Complex Sinusoids

Recall Euler's Identity,

$$e^{j\theta} = \cos(\theta) + j\sin(\theta).$$

Multiplying this equation by $A \geq 0$ and setting $\theta = \omega t + \phi$, where $t$ is time in seconds, $\omega$ is radian frequency, and $\phi$ is a phase offset, we obtain what we call the complex sinusoid:

$$s(t) \isdef A e^{j(\omega t+\phi)} = A \cos(\omega t+\phi) + jA\sin(\omega t+\phi)$$

Thus, a complex sinusoid consists of an ``in-phase'' component for its real part, and a ``phase-quadrature'' component for its imaginary part.
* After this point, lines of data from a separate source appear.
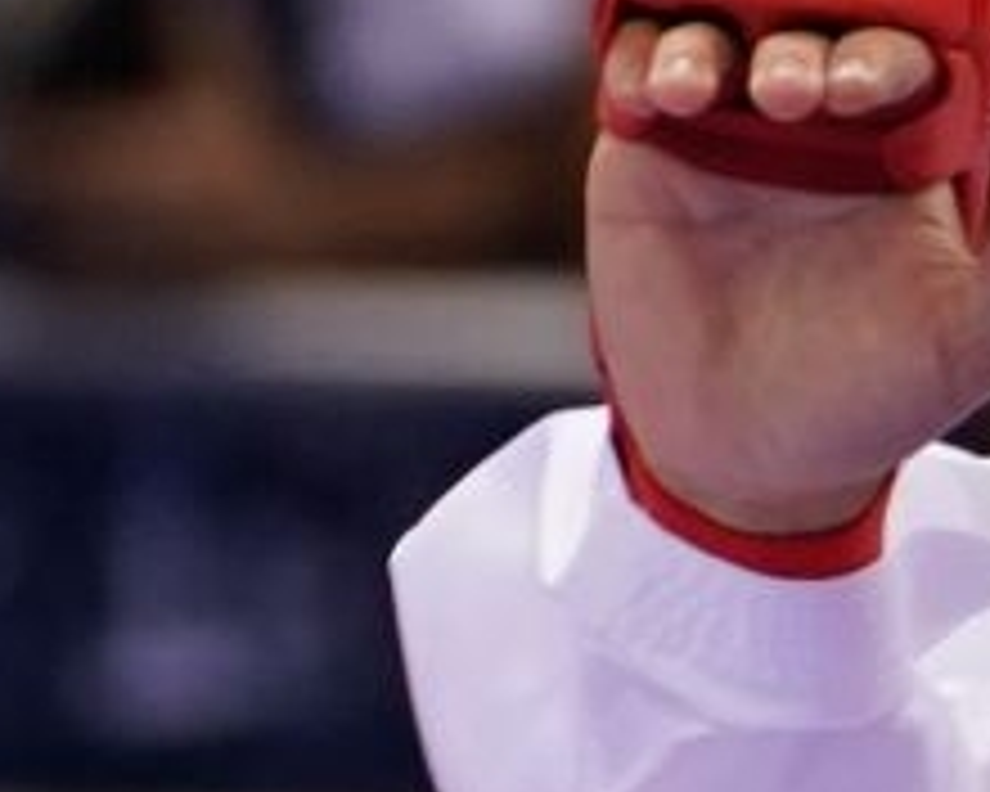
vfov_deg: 0.7
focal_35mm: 2301
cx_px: 608
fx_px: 67420
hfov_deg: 0.8
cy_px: 927
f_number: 2.8
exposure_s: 1/1000
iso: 1250
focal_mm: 200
Since $\sin^2(\theta) + \cos^2(\theta) = 1$, we have

$$\left\vert s(t)\right\vert \isdef \sqrt{\mbox{re}^2\left\{s(t)\right\} + \mbox{im}^2\left\{s(t)\right\}} \equiv A.$$

That is, the complex sinusoid has a constant modulus (i.e., a constant complex magnitude). (The symbol ``$\equiv$'' means ``identically equal to,'' i.e., for all $t$.) The instantaneous phase of the complex sinusoid is

$$\angle s(t) = \omega t+\phi.$$

The derivative of the instantaneous phase of the complex sinusoid gives its instantaneous frequency

$$\frac{d}{dt}\angle s(t) = \omega = 2\pi f.$$